En noviembre pasado, Wilman Villar, cansado de atropellos y de la falta de libertades, salió a la calle a protestar contra la dictadura de los Castro, acompañado por un pequeño grupo de jóvenes. La policía política, tras golpearlos y zarandearlos, los acusó de desacato y de resistencia a la autoridad. Pertenecían a una organización llamada Unión Patriótica de Cuba fundada por el ex preso político José Daniel Ferrer.
A partir de ese punto comenzó la agonía. A Wilman lo condenaron a cuatro años de cárcel, que debía purgar en una celda espantosa plagada de ratas y cucarachas. En rigor, el régimen violaba sus propias leyes. La Constitución cubana dice reconocer la libertad de expresión y manifestación, así que el preso político de inmediato comenzó una huelga de hambre para exigir se le hiciera justicia. A los pocos días, el oficial de más alto rango del presidio, un teniente coronel apellidado López Díaz, le pidió que depusiera su actitud porque habría un nuevo juicio, dado que era inconcebible que se condenara a una persona por desfilar con una bandera cubana y pedir democracia. Ese comportamiento no era delito en ninguna parte.
El militar mentía. No habría un nuevo juicio. Era sólo una treta para lograr que depusiera su actitud. Cuando lo supo, Wilman decidió volver a las andadas.
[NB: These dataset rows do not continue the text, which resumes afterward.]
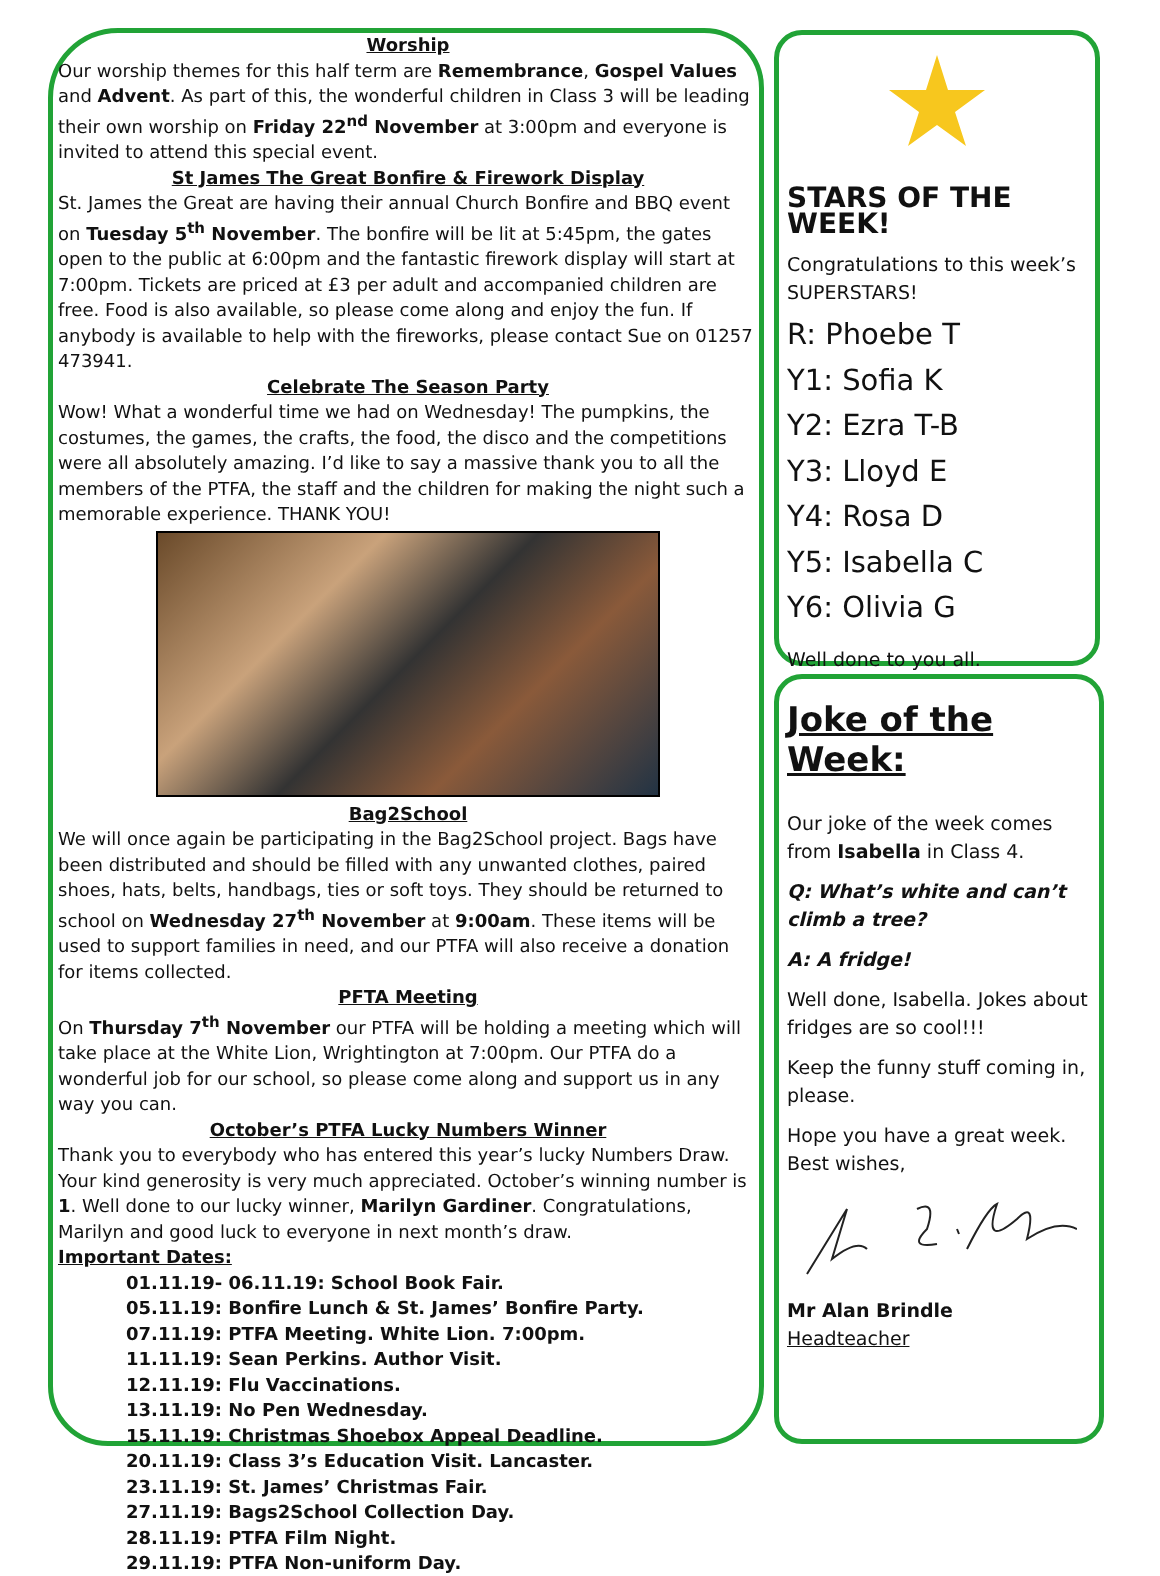Worship
Our worship themes for this half term are Remembrance, Gospel Values and Advent. As part of this, the wonderful children in Class 3 will be leading their own worship on Friday 22<sup>nd</sup> November at 3:00pm and everyone is invited to attend this special event.
St James The Great Bonfire & Firework Display
St. James the Great are having their annual Church Bonfire and BBQ event on Tuesday 5<sup>th</sup> November. The bonfire will be lit at 5:45pm, the gates open to the public at 6:00pm and the fantastic firework display will start at 7:00pm. Tickets are priced at £3 per adult and accompanied children are free. Food is also available, so please come along and enjoy the fun. If anybody is available to help with the fireworks, please contact Sue on 01257 473941.
Celebrate The Season Party
Wow! What a wonderful time we had on Wednesday! The pumpkins, the costumes, the games, the crafts, the food, the disco and the competitions were all absolutely amazing. I’d like to say a massive thank you to all the members of the PTFA, the staff and the children for making the night such a memorable experience. THANK YOU!
Bag2School
We will once again be participating in the Bag2School project. Bags have been distributed and should be filled with any unwanted clothes, paired shoes, hats, belts, handbags, ties or soft toys. They should be returned to school on Wednesday 27<sup>th</sup> November at 9:00am. These items will be used to support families in need, and our PTFA will also receive a donation for items collected.
PFTA Meeting
On Thursday 7<sup>th</sup> November our PTFA will be holding a meeting which will take place at the White Lion, Wrightington at 7:00pm. Our PTFA do a wonderful job for our school, so please come along and support us in any way you can.
October’s PTFA Lucky Numbers Winner
Thank you to everybody who has entered this year’s lucky Numbers Draw. Your kind generosity is very much appreciated. October’s winning number is 1. Well done to our lucky winner, Marilyn Gardiner. Congratulations, Marilyn and good luck to everyone in next month’s draw.
Important Dates:
01.11.19- 06.11.19: School Book Fair.
05.11.19: Bonfire Lunch & St. James’ Bonfire Party.
07.11.19: PTFA Meeting. White Lion. 7:00pm.
11.11.19: Sean Perkins. Author Visit.
12.11.19: Flu Vaccinations.
13.11.19: No Pen Wednesday.
15.11.19: Christmas Shoebox Appeal Deadline.
20.11.19: Class 3’s Education Visit. Lancaster.
23.11.19: St. James’ Christmas Fair.
27.11.19: Bags2School Collection Day.
28.11.19: PTFA Film Night.
29.11.19: PTFA Non-uniform Day.
STARS OF THE WEEK!
Congratulations to this week’s SUPERSTARS!
R: Phoebe T
Y1: Sofia K
Y2: Ezra T-B
Y3: Lloyd E
Y4: Rosa D
Y5: Isabella C
Y6: Olivia G
Well done to you all.
Joke of the Week:
Our joke of the week comes from Isabella in Class 4.
Q: What’s white and can’t climb a tree?
A: A fridge!
Well done, Isabella. Jokes about fridges are so cool!!!
Keep the funny stuff coming in, please.
Hope you have a great week. Best wishes,
Mr Alan Brindle
Headteacher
Como todos los cubanos, había visto morir de hambre y de sed en la cárcel a Orlando Zapata Tamayo, y se había admirado de la entereza de Guillermo Fariñas cuando casi fallece por las mismas razones, pero no estaba dispuesto a ceder ante la estrategia represiva de la tiranía.
¿Cuál es esa estrategia? Consiste en mostrar la mayor indiferencia ante las protestas de los demócratas de la oposición. La dictadura es dueña de la vida y la muerte de todos los cubanos. Los maltrata, deja morir o asesina según les convenga a sus gerifaltes. Los Castro no están dispuestos a ceder ante ninguna petición de justicia o compasión. Llegaron al poder matando, lo ejercieron matando y lo mantienen matando. Sus códigos morales son los de una mafia, no los de un gobierno civilizado. Una de las expresiones que más repiten es ésta: "Nosotros llegamos al poder con los fusiles; el que lo quiera, que nos lo quite con los fusiles". Es la razón testicular la que impera en ese pobre país.
Los presos políticos no ignoran esta posición de fuerza de la dinastía militar que manda en Cuba, pero están dispuestos a dar la vida, lo único que les queda, para salvar la dignidad y no dejarse avasallar. A veces es difícil entender esta actitud del lado de acá de la reja, pero a lo largo de mi vida –ya bastante prolongada– he visto a muchos valientes que deciden morir gritando "¡NO!" antes que bajar dócilmente la cabeza.
Wilman Villar tenía 31 años cuando murió de hambre y sed, convencido de que dar la vida por la libertad de los cubanos valía la pena. Es la duodécima persona que fenecía en circunstancias parecidas a lo largo de estos 53 años de tiranía comunista. Wilman deja en total desamparo a una joven viuda enamorada y a dos niñas enfermas de cinco y siete años. La menor padece de asma; la mayor, de epilepsia. Ninguna entiende lo que le ha pasado a papi. Como son cristianos baptistas, la madre les ha explicado que se ha ido al cielo. "¿Y dónde está el cielo, mami?", preguntan. "Muy lejos de Cuba. Muy lejos", les responde.